EXERCISE REQUIREMENTS:
1: Translate this sentence from the attacker observer passage into Spanish: "The following proposition sketches the language and the transition function of an attacker observer."
2: In the attacker observer passage, what does the attacker do with its state when an inserted event e_+ occurs?
3: Carry the attacker observer passage forward from its final sentence.

SOURCE EXTRACT below:

Given a plant \(G=(X, E, \delta , x_0)\), the attacker observer is constructed based on the observer of the plant \(Obs(G)=(B,{E_o},{\delta _{obs}},b_0)\). The attacker observer generates all the attack words on the attack alphabet \(E_a\) resulting from the attack function, and provides the state estimation of the attacker according to the attack words. One can use Algorithm 1 in Zhang et al.²⁹ to compute the attacker observer.

Definition 2

Consider a plant \(G=(X, E, \delta , x_0)\) with the observer \(Obs(G) = (B,E_o,{\delta _{obs}},b_0)\). Let \(E_{ins} \subseteq E_o\) be the set of events that can be inserted by the attacker, \(E_{era} \subseteq E_o\) be the set of events that can be erased by the attacker, and \(E_a=E_o \cup E_+ \cup E_-\) be the attack alphabet. The attacker observer is defined as \(Obs_{att}(G) = (B,E_a,\delta _{att},b_0)\), where the transition function \(\delta _{att}\) is defined as follows:

$$\begin{aligned} \left\{ \begin{array}{lcl} \forall b \in B, \ \forall e \in E_o, \ \delta _{att}(b,e)=\delta _{obs}(b,e),\\ \forall b \in B, \ \forall e \in E_{era}, \ \delta _{att}(b,e_-)=\delta _{att}(b,e), \\ \forall b \in B, \ \forall e \in E_{ins}, \ \delta _{att}(b,e_+)=b. \end{array} \right. \end{aligned}$$

(8)

\(\square\)

According to Definition 2, first, for all the states \(b \in B\), and for all the observable events \(e \in E_o\), we impose \(\delta _{att}(b,e)=\delta _{obs}(b,e)\), i.e., the transition function of the attacker observer is initialized at the transition function of the observer of the plant. Then, for each observable event \(e \in E_{era}\), namely for each event whose observation can be erased, we add the transition \(\delta _{att}(b,e_-)=\delta _{att}(b,e)\). In fact, the attacker knows that \(e_- \in E_-\) is an erased event that has occurred in the plant, and thus the attacker updates its state in the same way it does when event \(e \in E_{era}\) occurs. Finally, for all the events \(e \in E_{ins}\), we add self-loops labeled \(e_+\) at all the states of \(Obs_{att}(G)\). In fact, the attacker knows that an event in \(E_+\) is a dummy event inserted by itself, thus the attacker does not update its state when \(e_+\) occurs.

In the following, given a plant G, we denote as \({\mathscr {F}}\) the set of attack functions, and define \(L({\mathscr {F}},G)=\bigcup \limits _{f \in {\mathscr {F}}}f(P[L(G)])\) the union of all the attack languages, where P is the natural projection. The following proposition sketches the language and the transition function of an attacker observer.

End of SOURCE EXTRACT.
RAW DATA below:

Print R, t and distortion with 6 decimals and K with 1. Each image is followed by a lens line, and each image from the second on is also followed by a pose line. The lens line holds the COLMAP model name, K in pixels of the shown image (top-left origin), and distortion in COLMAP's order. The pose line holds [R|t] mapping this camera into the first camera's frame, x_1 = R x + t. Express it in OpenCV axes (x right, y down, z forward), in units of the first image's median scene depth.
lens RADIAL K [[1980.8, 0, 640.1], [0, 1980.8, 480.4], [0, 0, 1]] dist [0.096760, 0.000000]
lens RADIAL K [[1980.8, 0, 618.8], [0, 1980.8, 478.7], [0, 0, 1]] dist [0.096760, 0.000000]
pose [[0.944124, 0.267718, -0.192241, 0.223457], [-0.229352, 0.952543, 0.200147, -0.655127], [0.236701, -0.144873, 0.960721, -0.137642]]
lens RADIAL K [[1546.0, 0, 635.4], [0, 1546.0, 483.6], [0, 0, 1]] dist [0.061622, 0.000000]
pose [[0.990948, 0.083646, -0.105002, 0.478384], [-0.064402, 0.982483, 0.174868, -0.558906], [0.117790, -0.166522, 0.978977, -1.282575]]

End of RAW DATA.
RAW DATA below:

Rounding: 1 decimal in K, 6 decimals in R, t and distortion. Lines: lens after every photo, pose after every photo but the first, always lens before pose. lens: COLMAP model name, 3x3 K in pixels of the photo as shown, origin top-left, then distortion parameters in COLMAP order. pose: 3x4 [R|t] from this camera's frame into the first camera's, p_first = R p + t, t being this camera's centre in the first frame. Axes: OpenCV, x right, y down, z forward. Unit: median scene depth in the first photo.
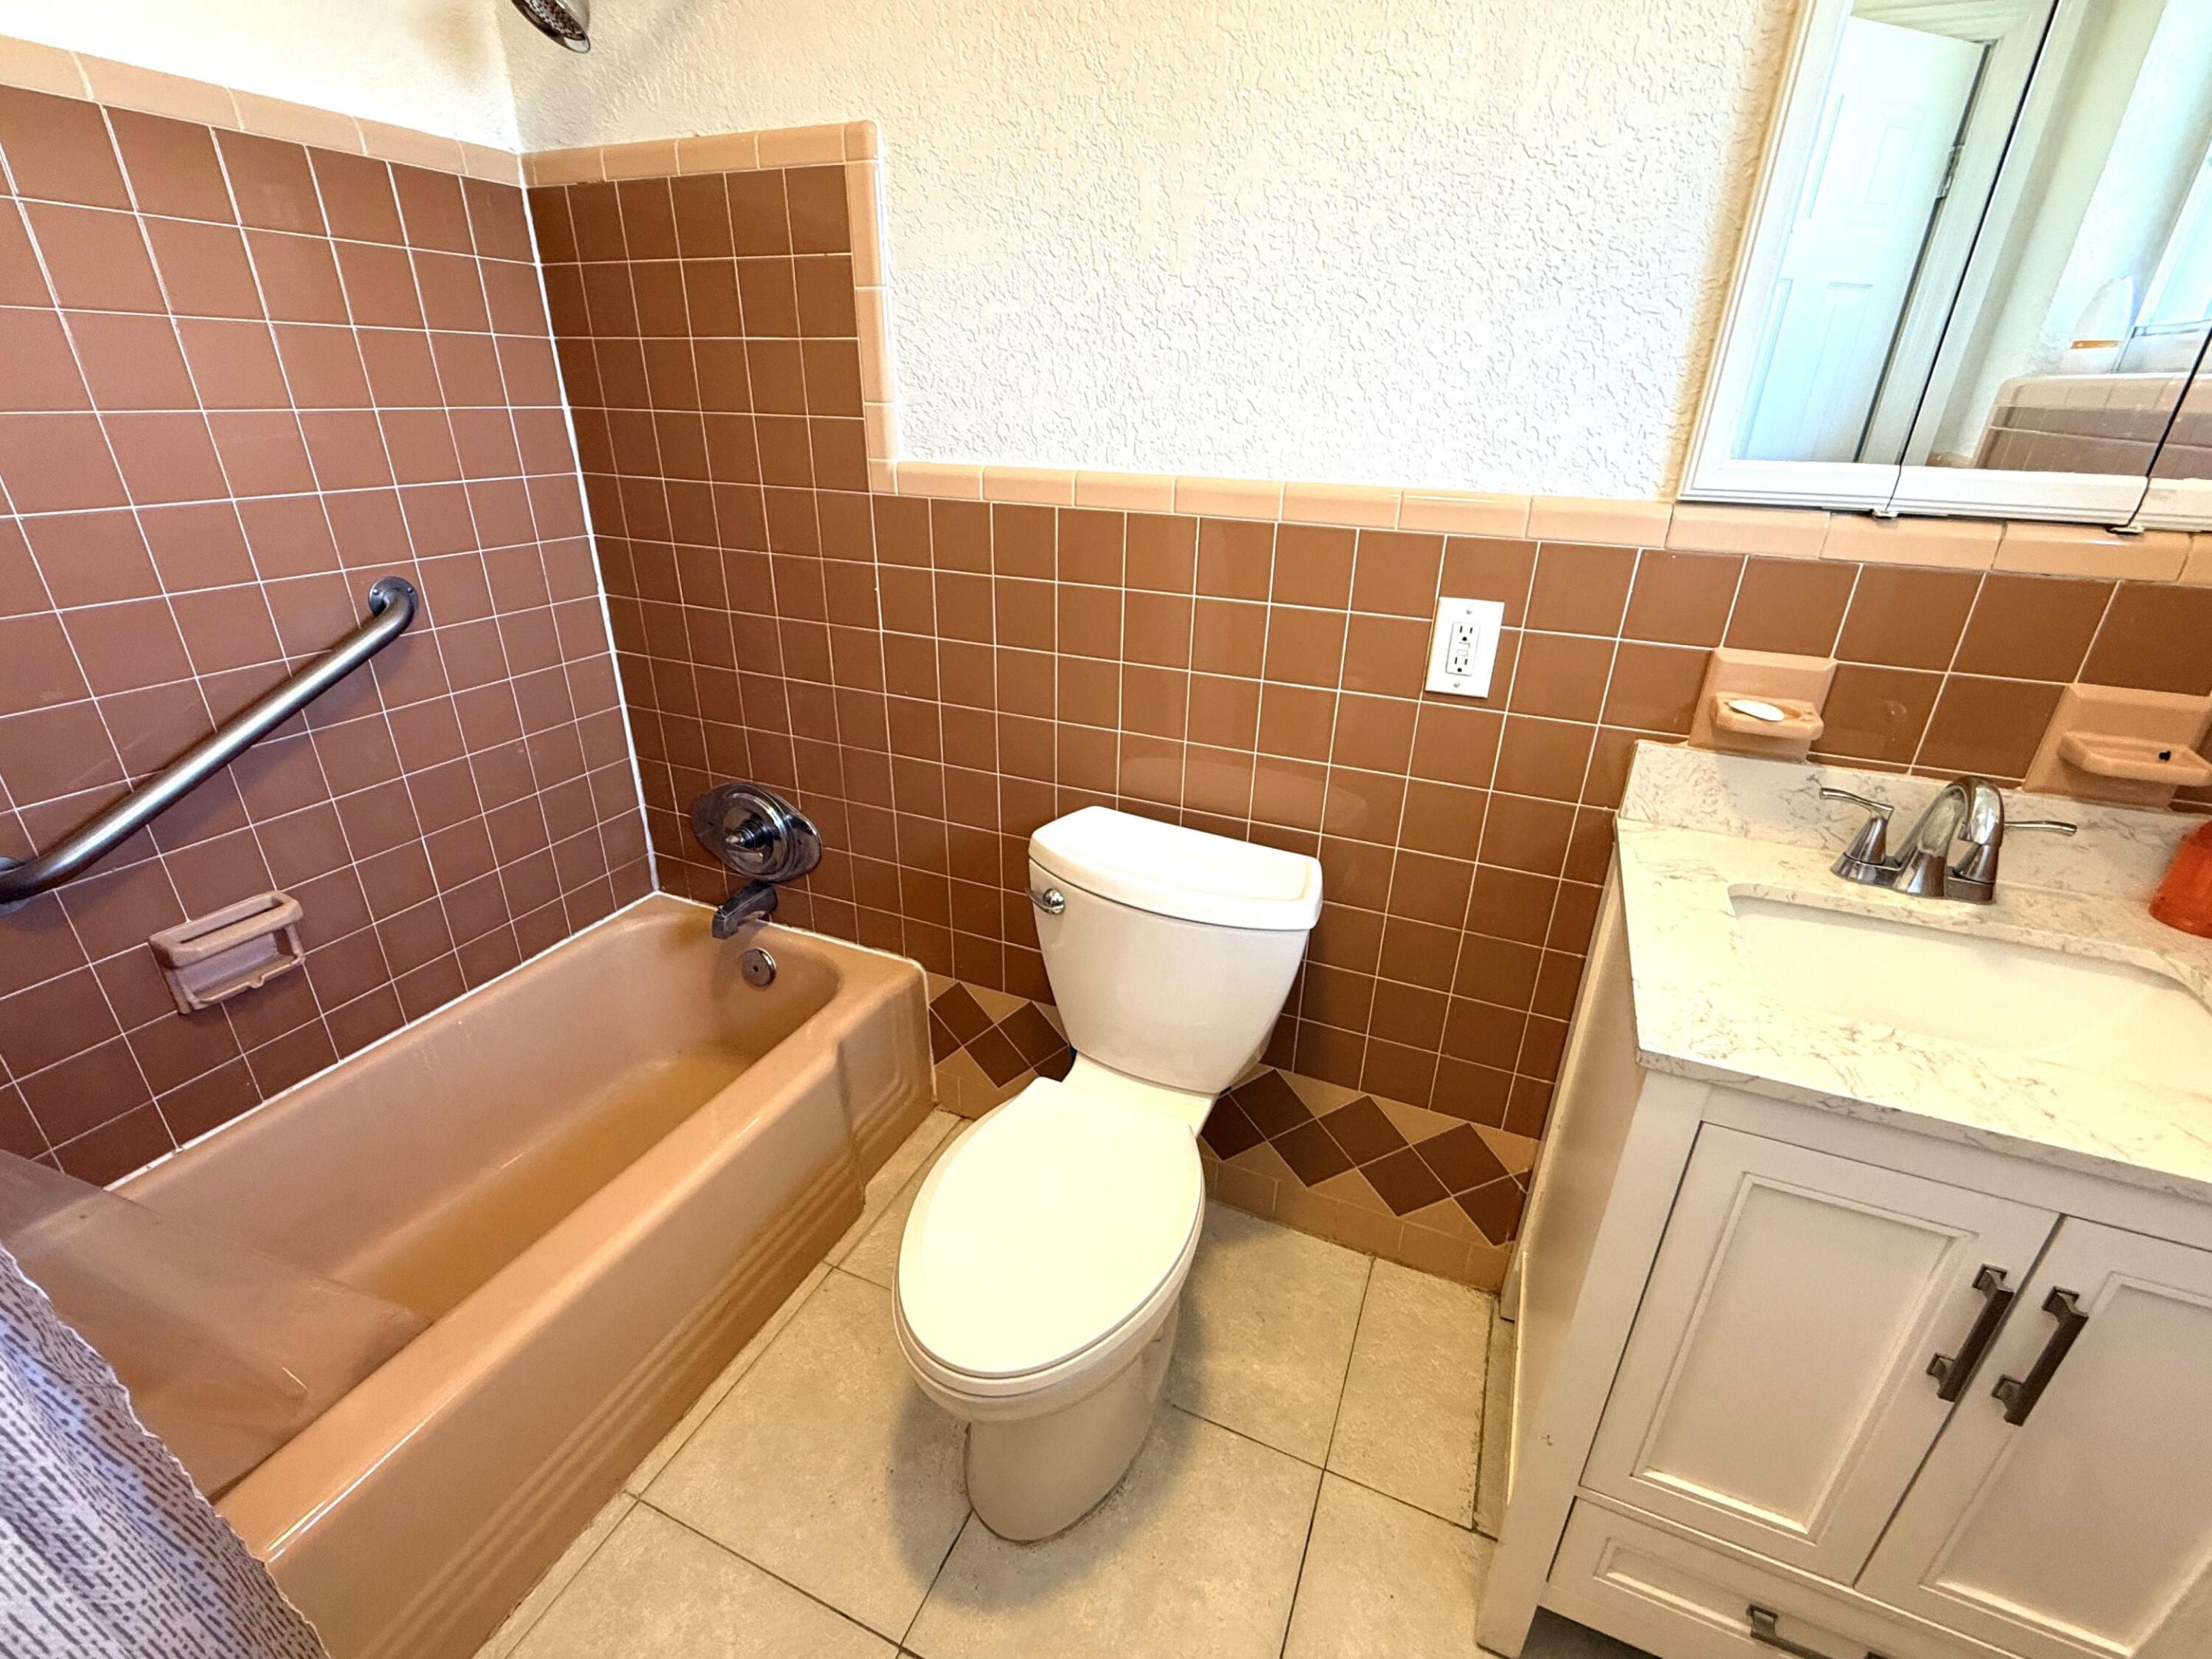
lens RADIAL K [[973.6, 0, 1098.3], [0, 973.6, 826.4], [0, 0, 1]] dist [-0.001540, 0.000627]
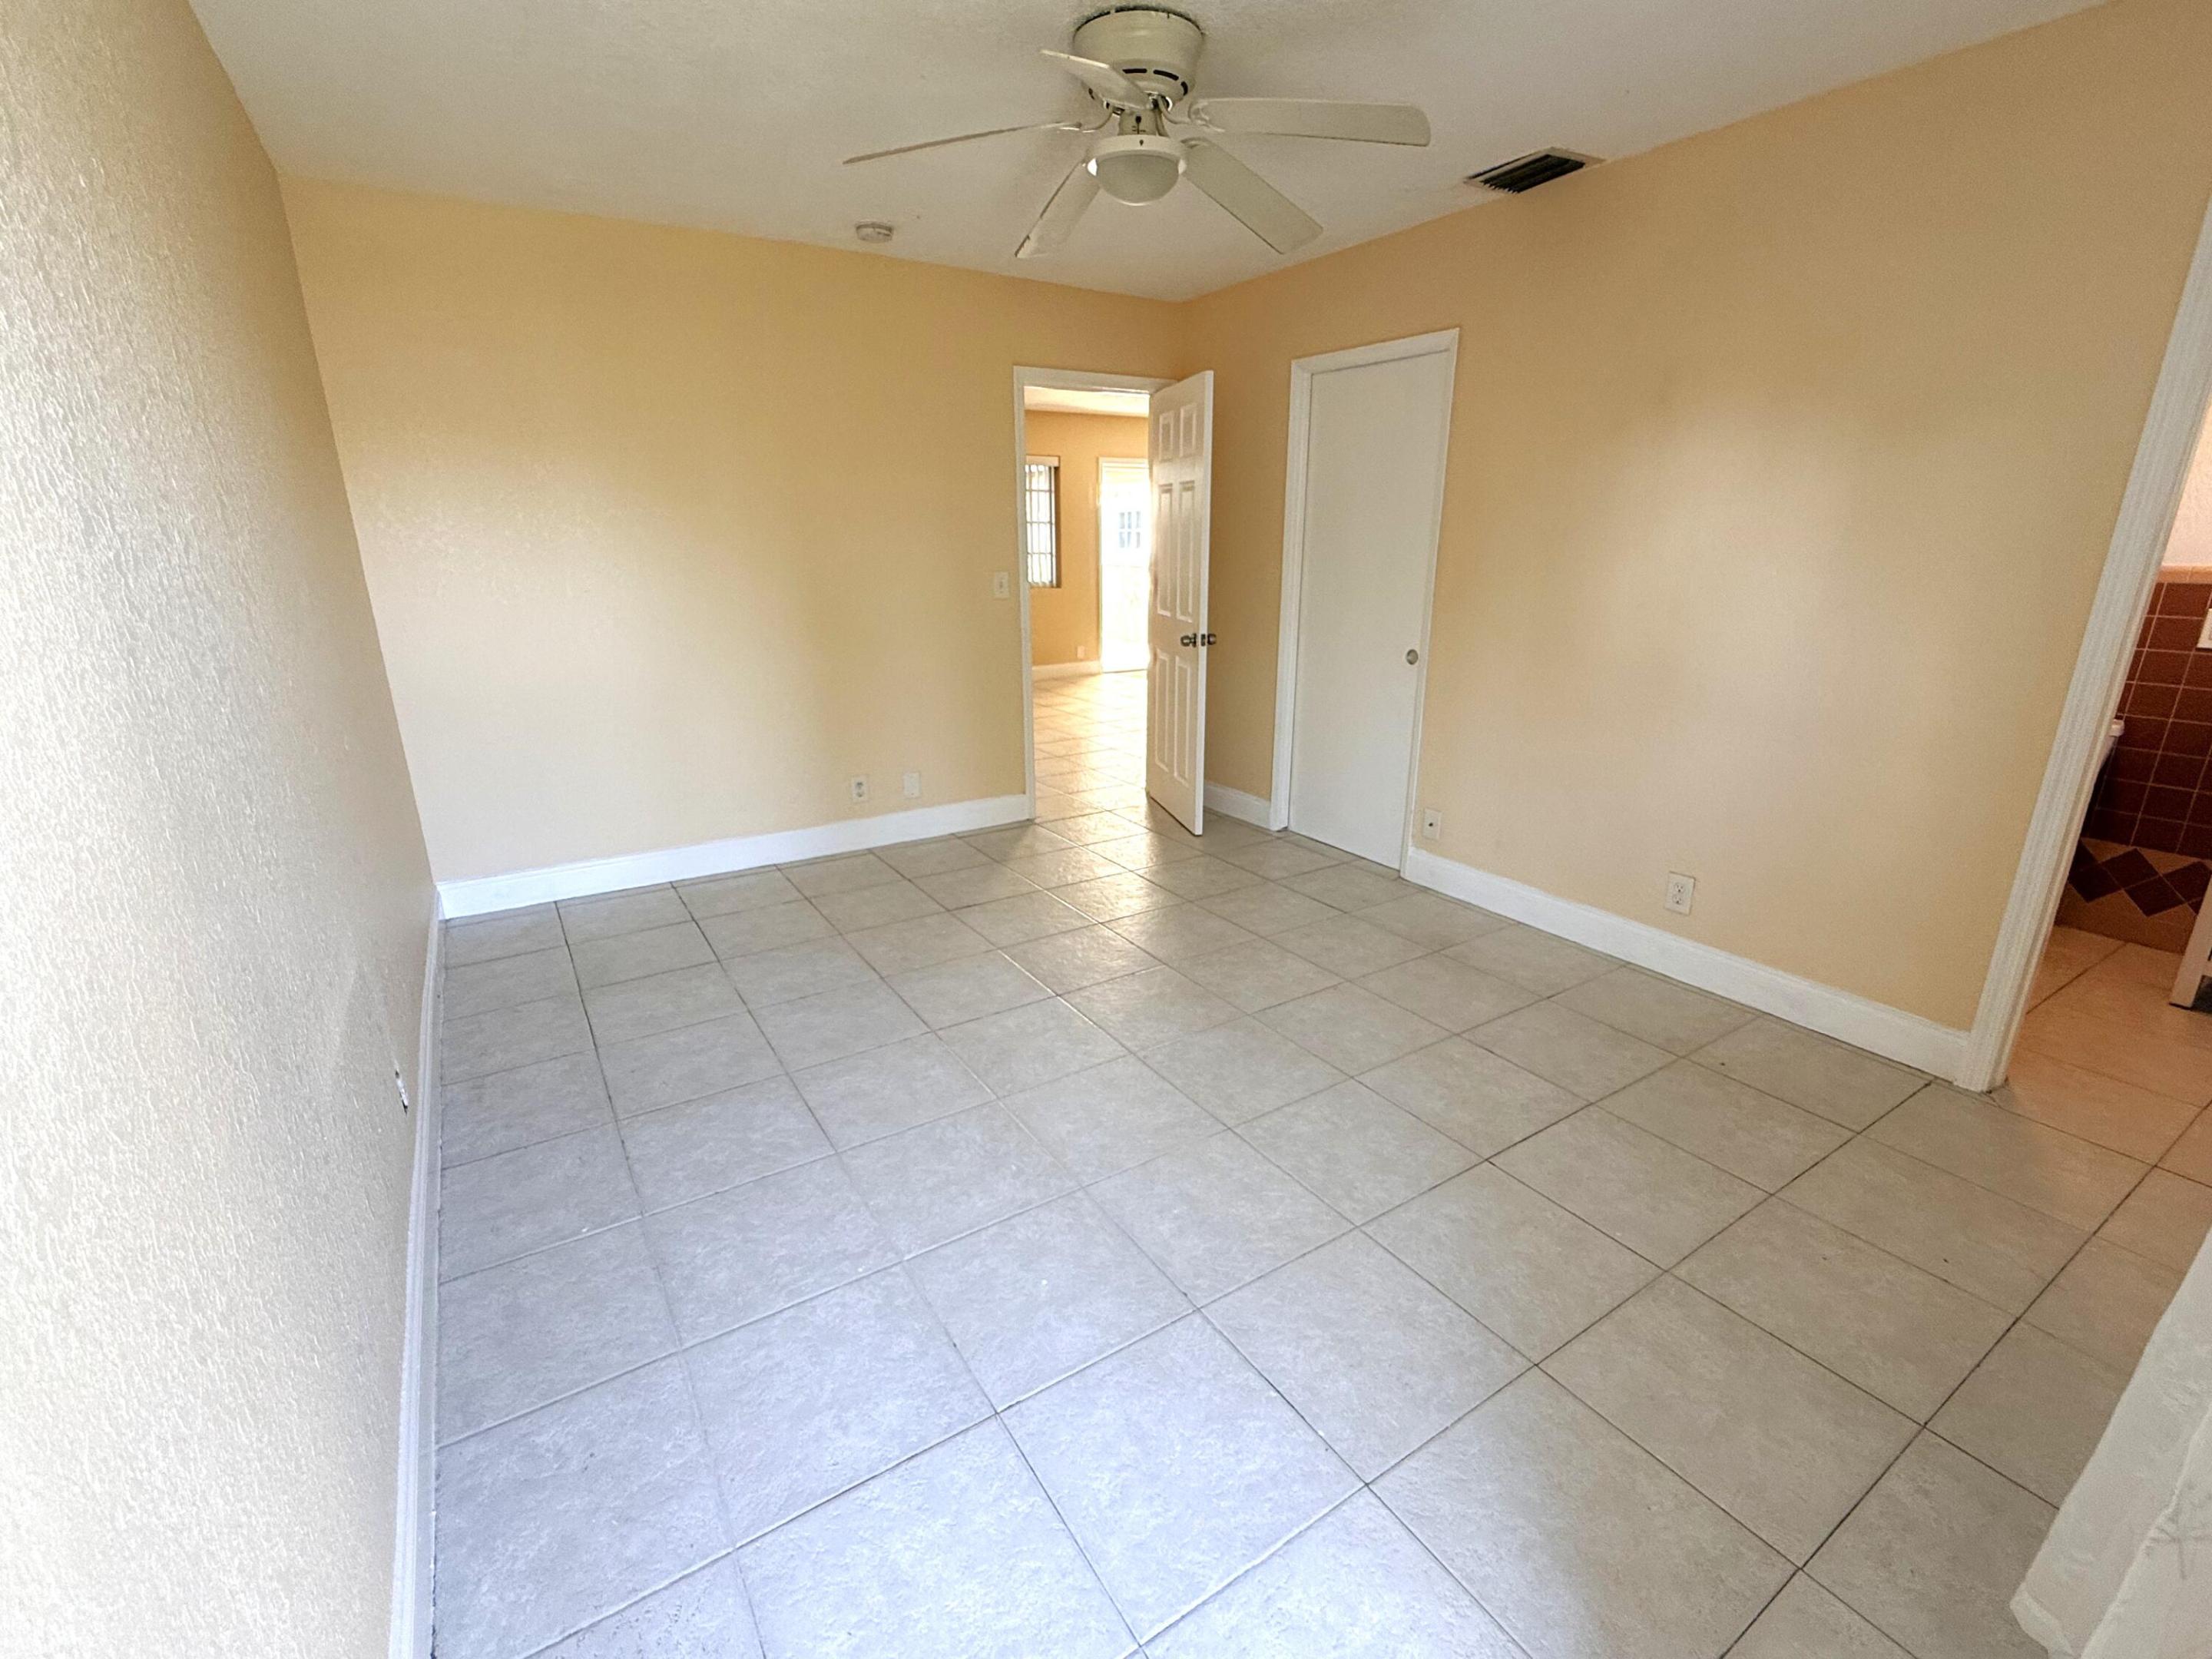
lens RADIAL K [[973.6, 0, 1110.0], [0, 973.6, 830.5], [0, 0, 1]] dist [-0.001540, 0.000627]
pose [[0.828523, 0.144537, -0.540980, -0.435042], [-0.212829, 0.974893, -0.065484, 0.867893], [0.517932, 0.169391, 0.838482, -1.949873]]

End of RAW DATA.

RESULTS FOR EACH TASK:
1: La siguiente proposición esboza el lenguaje y la función de transición de un observador del atacante.

2: The attacker does not update its state, since it knows the event is a dummy event it inserted itself.

3:
Proposition 3

²⁹ Consider a plant G with its observer \(Obs(G) = (B,{E_o},{\delta _{obs}},b_0)\). Let \({\mathscr {F}}\) be the set of attack functions, and \(Obs_{att}(G) = (B,E_a,\delta _{att},b_0)\) be the attacker observer constructed using Algorithm 1 in Zhang et al.²⁹. The following statements hold:

1. (a)

   \(L[Obs_{att}(G)]=L({{\mathscr {F}}},G)\);

2. (b)

   \(\forall s \in P[L(G)]\), \(\forall f \in {{\mathscr {F}}}\) with \(w=f(s) \in E_a^*\): \(\delta _{att}^*(b_0,w)=\delta _{obs}^*(b_0,s).\) \(\Box\)

The formal proof of this proposition can be found in Zhang et al.²⁹ (Proposition 1 therein). The language of an attacker observer \(L[Obs_{att}(G)]\) is equal to the union of all the attack languages \(L({{\mathscr {F}}},G)\). According to the construction of the attacker observer, \(L[Obs_{att}(G)]\) contains all the words that correspond to the original behavior of the plant G, the insertion of events in \(E_+\), and the erasure of events in \(E_-\).

From the initial state \(b_0\), the state reached in \(Obs_{att}(G)\) by executing \(w=f(s)\) is equal to the state reached in Obs(G) by executing s. This follows from the fact that events in \(E_+\) are self-loops in \(Obs_{att}(G)\), and \(Obs_{att}(G)\) updates its states the same way in case of event \(e \in E_{era}\) and the corresponding event \(e_-\).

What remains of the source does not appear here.